(Stored data entries)
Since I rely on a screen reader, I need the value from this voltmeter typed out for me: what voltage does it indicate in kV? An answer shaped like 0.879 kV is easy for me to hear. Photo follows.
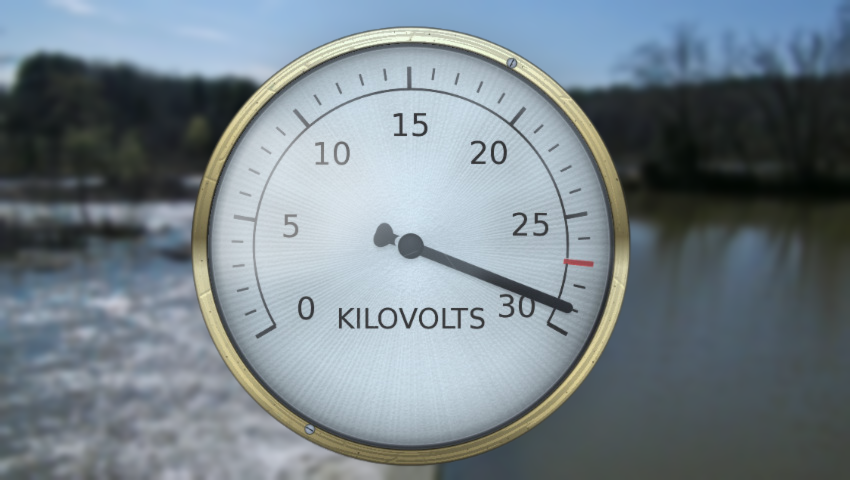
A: 29 kV
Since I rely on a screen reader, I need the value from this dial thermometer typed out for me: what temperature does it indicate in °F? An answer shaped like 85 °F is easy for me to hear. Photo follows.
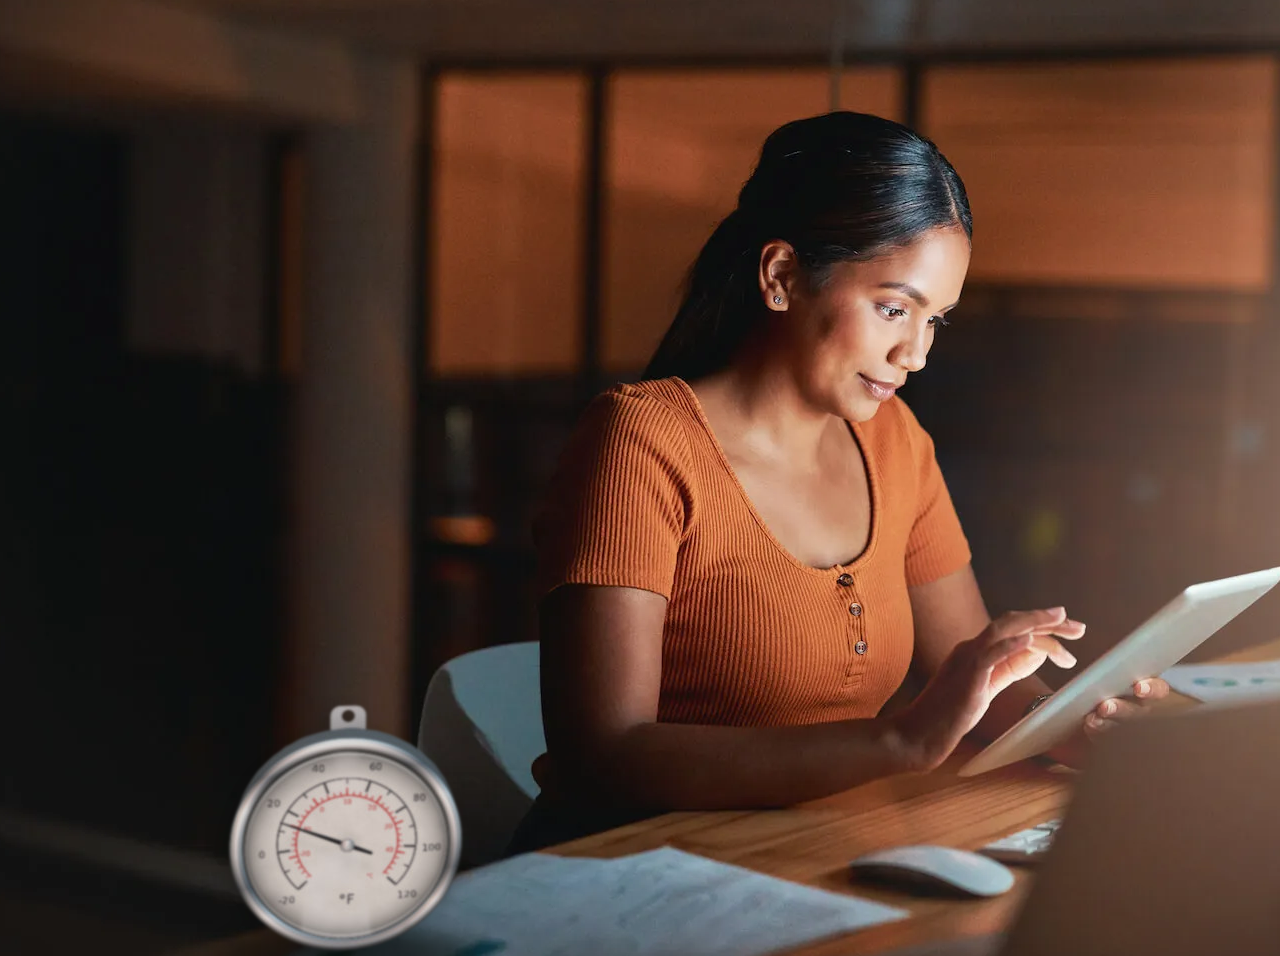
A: 15 °F
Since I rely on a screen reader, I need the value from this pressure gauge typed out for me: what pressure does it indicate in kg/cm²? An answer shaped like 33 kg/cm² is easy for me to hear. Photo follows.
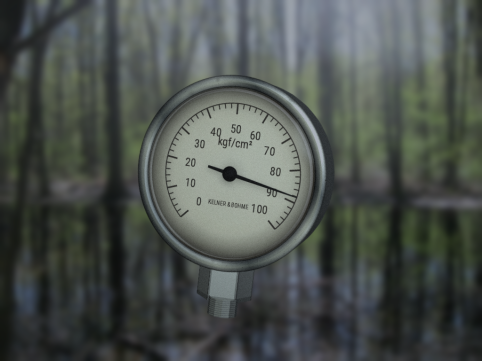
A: 88 kg/cm²
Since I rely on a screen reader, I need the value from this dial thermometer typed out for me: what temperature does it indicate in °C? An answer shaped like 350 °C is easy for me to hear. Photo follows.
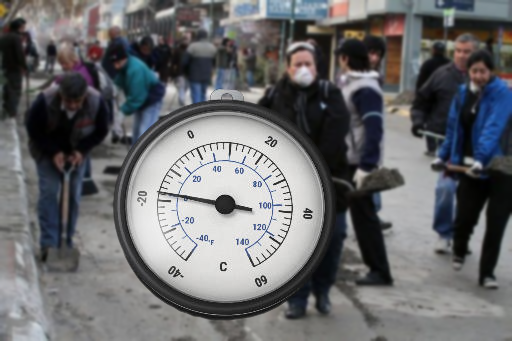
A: -18 °C
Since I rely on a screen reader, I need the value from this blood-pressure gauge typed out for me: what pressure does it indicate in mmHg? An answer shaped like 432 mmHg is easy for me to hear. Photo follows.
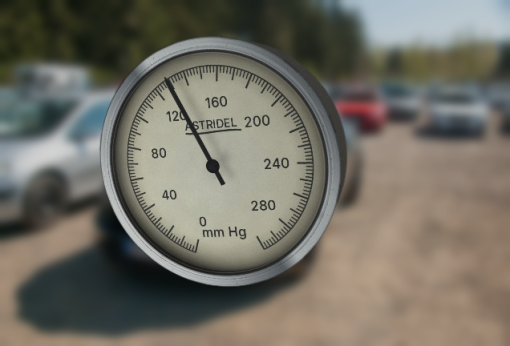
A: 130 mmHg
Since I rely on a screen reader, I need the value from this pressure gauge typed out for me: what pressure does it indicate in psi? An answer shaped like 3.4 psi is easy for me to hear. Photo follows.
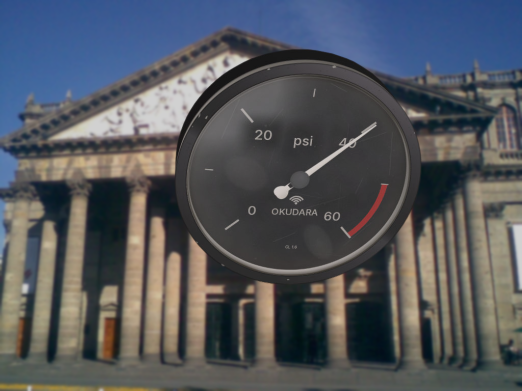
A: 40 psi
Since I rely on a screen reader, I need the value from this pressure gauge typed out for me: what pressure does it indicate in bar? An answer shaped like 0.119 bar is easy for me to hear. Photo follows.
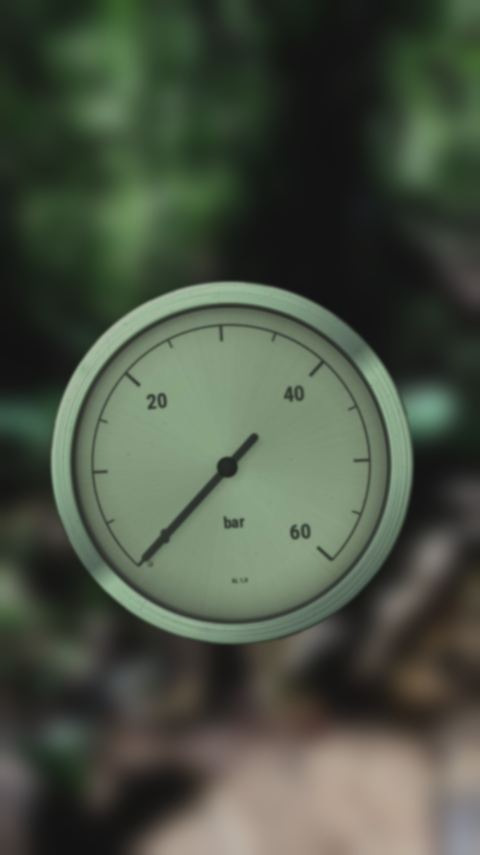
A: 0 bar
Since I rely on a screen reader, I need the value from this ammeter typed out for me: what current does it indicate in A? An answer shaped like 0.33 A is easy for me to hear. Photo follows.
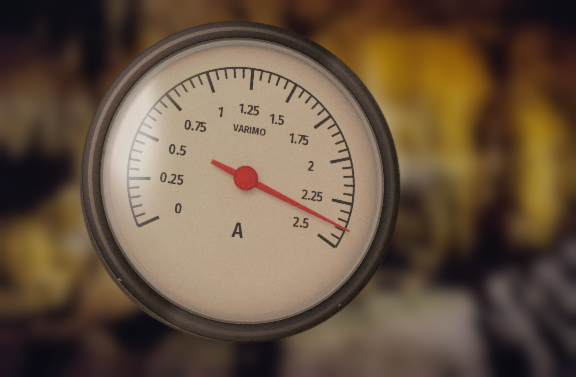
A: 2.4 A
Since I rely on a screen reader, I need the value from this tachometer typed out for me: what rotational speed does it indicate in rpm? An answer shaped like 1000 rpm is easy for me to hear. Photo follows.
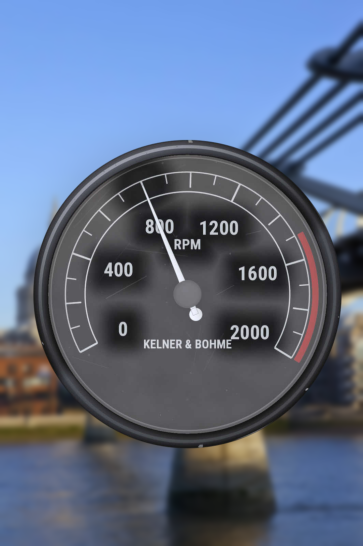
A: 800 rpm
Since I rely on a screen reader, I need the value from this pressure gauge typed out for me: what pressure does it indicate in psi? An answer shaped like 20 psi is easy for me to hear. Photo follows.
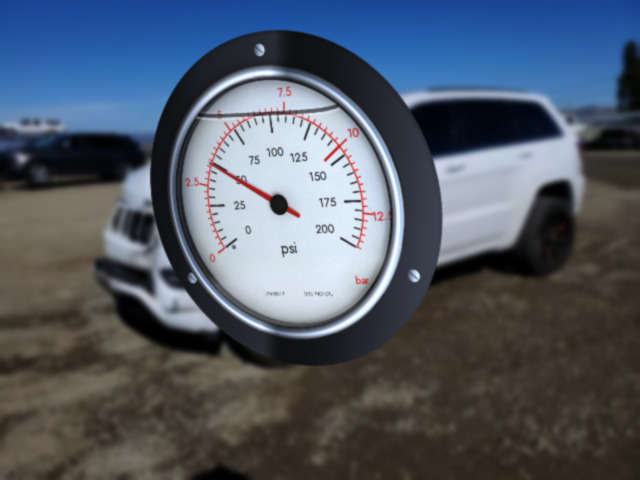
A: 50 psi
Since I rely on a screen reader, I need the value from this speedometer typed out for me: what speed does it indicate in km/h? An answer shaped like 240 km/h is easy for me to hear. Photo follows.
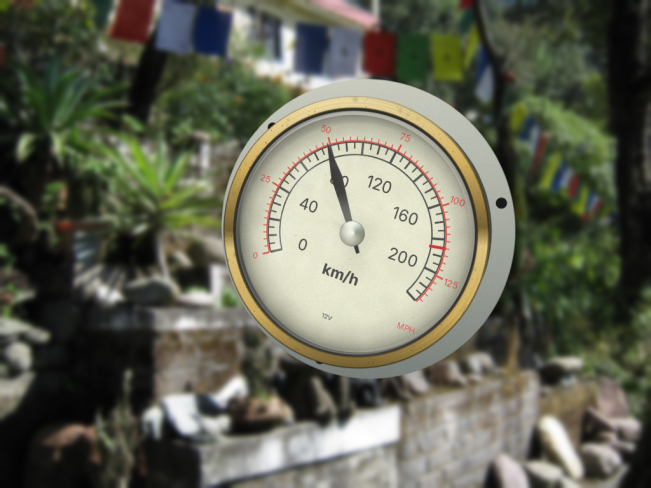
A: 80 km/h
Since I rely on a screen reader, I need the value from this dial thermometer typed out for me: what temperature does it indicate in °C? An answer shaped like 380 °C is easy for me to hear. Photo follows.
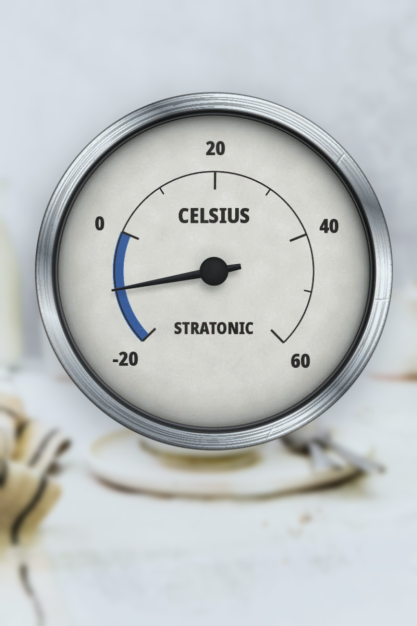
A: -10 °C
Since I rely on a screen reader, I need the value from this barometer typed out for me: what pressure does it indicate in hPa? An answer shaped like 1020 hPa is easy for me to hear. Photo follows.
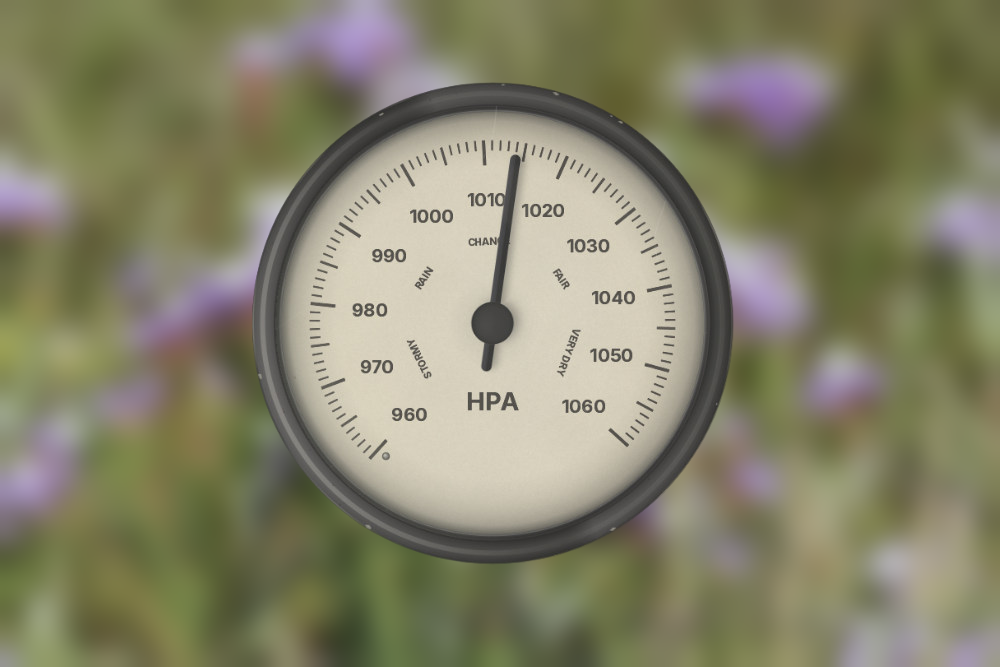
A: 1014 hPa
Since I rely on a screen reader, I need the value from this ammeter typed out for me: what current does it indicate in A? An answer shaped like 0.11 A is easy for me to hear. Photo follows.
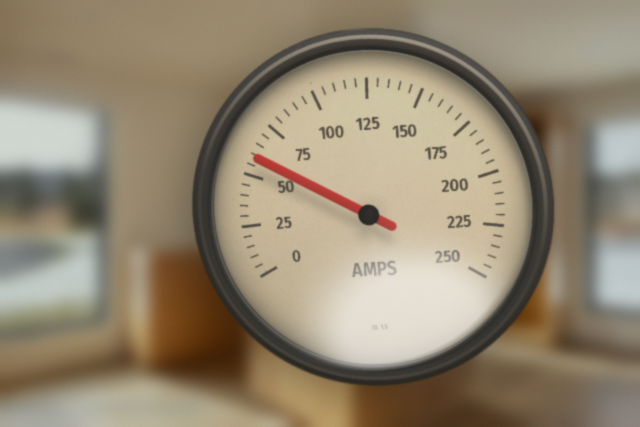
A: 60 A
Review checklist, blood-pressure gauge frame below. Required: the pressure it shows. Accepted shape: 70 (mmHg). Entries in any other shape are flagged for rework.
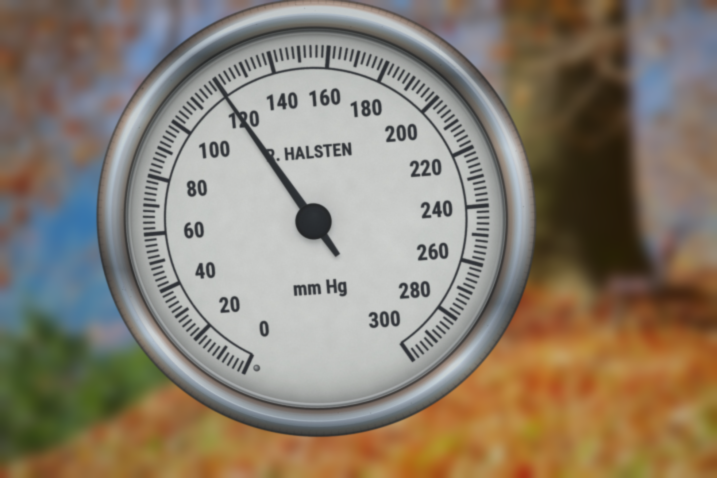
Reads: 120 (mmHg)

• [EXERCISE BRIEF] Put every row above into a two-column CSV with the columns "prompt" and "reading", one line per row, each value in a quoted field and any line breaks replaced by spaces. Leave the pictures out.

• [ANSWER BELOW]
prompt,reading
"Since I rely on a screen reader, I need the value from this voltmeter typed out for me: what voltage does it indicate in kV? An answer shaped like 0.879 kV is easy for me to hear. Photo follows. A:","29 kV"
"Since I rely on a screen reader, I need the value from this dial thermometer typed out for me: what temperature does it indicate in °F? An answer shaped like 85 °F is easy for me to hear. Photo follows. A:","15 °F"
"Since I rely on a screen reader, I need the value from this pressure gauge typed out for me: what pressure does it indicate in kg/cm²? An answer shaped like 33 kg/cm² is easy for me to hear. Photo follows. A:","88 kg/cm²"
"Since I rely on a screen reader, I need the value from this dial thermometer typed out for me: what temperature does it indicate in °C? An answer shaped like 350 °C is easy for me to hear. Photo follows. A:","-18 °C"
"Since I rely on a screen reader, I need the value from this blood-pressure gauge typed out for me: what pressure does it indicate in mmHg? An answer shaped like 432 mmHg is easy for me to hear. Photo follows. A:","130 mmHg"
"Since I rely on a screen reader, I need the value from this pressure gauge typed out for me: what pressure does it indicate in psi? An answer shaped like 3.4 psi is easy for me to hear. Photo follows. A:","40 psi"
"Since I rely on a screen reader, I need the value from this pressure gauge typed out for me: what pressure does it indicate in bar? An answer shaped like 0.119 bar is easy for me to hear. Photo follows. A:","0 bar"
"Since I rely on a screen reader, I need the value from this ammeter typed out for me: what current does it indicate in A? An answer shaped like 0.33 A is easy for me to hear. Photo follows. A:","2.4 A"
"Since I rely on a screen reader, I need the value from this tachometer typed out for me: what rotational speed does it indicate in rpm? An answer shaped like 1000 rpm is easy for me to hear. Photo follows. A:","800 rpm"
"Since I rely on a screen reader, I need the value from this pressure gauge typed out for me: what pressure does it indicate in psi? An answer shaped like 20 psi is easy for me to hear. Photo follows. A:","50 psi"
"Since I rely on a screen reader, I need the value from this speedometer typed out for me: what speed does it indicate in km/h? An answer shaped like 240 km/h is easy for me to hear. Photo follows. A:","80 km/h"
"Since I rely on a screen reader, I need the value from this dial thermometer typed out for me: what temperature does it indicate in °C? An answer shaped like 380 °C is easy for me to hear. Photo follows. A:","-10 °C"
"Since I rely on a screen reader, I need the value from this barometer typed out for me: what pressure does it indicate in hPa? An answer shaped like 1020 hPa is easy for me to hear. Photo follows. A:","1014 hPa"
"Since I rely on a screen reader, I need the value from this ammeter typed out for me: what current does it indicate in A? An answer shaped like 0.11 A is easy for me to hear. Photo follows. A:","60 A"
"Review checklist, blood-pressure gauge frame below. Required: the pressure it shows. Accepted shape: 70 (mmHg). Entries in any other shape are flagged for rework. Reads:","120 (mmHg)"